One man, realizing he could not outrun a warhorse, snatched a discarded sword from the dirt. He let out a desperate cry and sprinted toward Zhi, but before he could even reach the shadow of the General's horse, an arrow hissed through the air and took him down.
The air was filled with the cries of women and children. The men stood in a ragged circle around them, a final, futile act of protection. They had heard of the "Princess of the People," but they had also heard the dark legends of how the Hmagol Northern Soldiers had treated the Ginmiao of Nue-Li.
Zhi reined in his horse. His cold eyes scanned the crowd, looking for hidden blades or clenched fists. He found only trembling hands and hollow eyes.
"Do you want to live or die?" Zhi's voice sent a chill through the street.
His gaze settled on two small children—a brother and sister—clutching each other's hands behind an elderly man's back. In that moment, the battlefield faded. Zhi saw his own children, Siqi and Yingzi, as they had been years ago when he was framed and dragged away by Xin Zhiyuan's men. They had been just as small, just as terrified, hidden behind their grandfather's back. If it had not been for Chinua, he would have died at Lao-Da Pass, and his family would be ghosts.
He pointed his spear directly at the two children. "You two. Step forward."
The grandfather lunged in front of them, his hands seizing the shaft of the spear as he collapsed to his knees. "My lord, please!" he begged, tears carving paths through the soot on his face. "They are only children!"
Fearing for their grandfather, the two children crept forward, their small bodies shaking.
Zhi dismounted in one fluid motion.
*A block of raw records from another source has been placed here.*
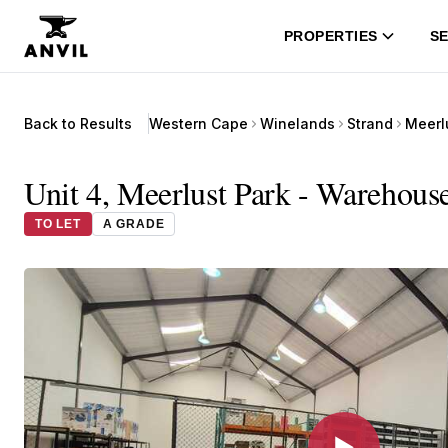
PROPERTIES
SE
Back to Results
Western Cape
Winelands
Strand
Meerl
Unit 4, Meerlust Park - Warehous
TO LET
A GRADE
▶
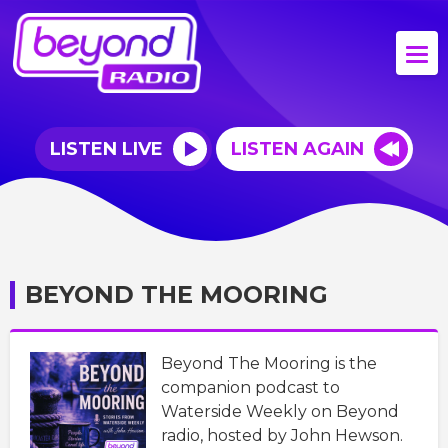
LISTEN LIVE
LISTEN AGAIN
BEYOND THE MOORING
Beyond The Mooring is the
companion podcast to
Waterside Weekly on Beyond
radio, hosted by John Hewson.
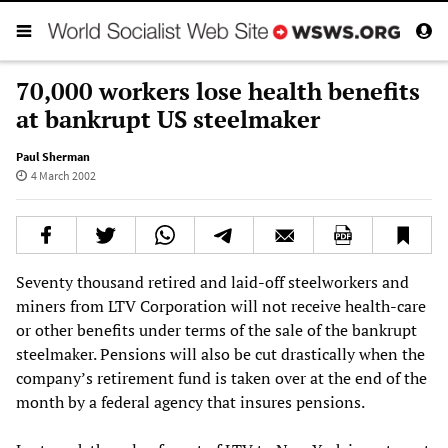
70,000 workers lose health benefits
at bankrupt US steelmaker
Paul Sherman
4 March 2002
Seventy thousand retired and laid-off steelworkers and
miners from LTV Corporation will not receive health-care
or other benefits under terms of the sale of the bankrupt
steelmaker. Pensions will also be cut drastically when the
company’s retirement fund is taken over at the end of the
month by a federal agency that insures pensions.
The grandfather pulled the children into a protective embrace. "My lord, please... if you must have revenge, let me pay the price on their behalf."
Zhi did not strike. Instead, he reached into his inner robe and pulled out a piece of white cloth. He tore it into three strips and knelt in the dust. With surprising gentleness, he placed a strip in the hands of the grandfather and each of the children.
"If you do not wish to die, and you do not wish to be prisoners of war, tie this around your wrists and your doors," Zhi said, his voice low but firm as he stood. "Stay inside until the war is over."
Zhi remounted his warhorse, his spear blue tassel swaying in the wind as he looked down at the sea of terrified faces. "Tie the cloth," he commanded, his voice carrying over the crackle of distant fires. "And pray that my general's mercy reaches the inner gate before her steel does."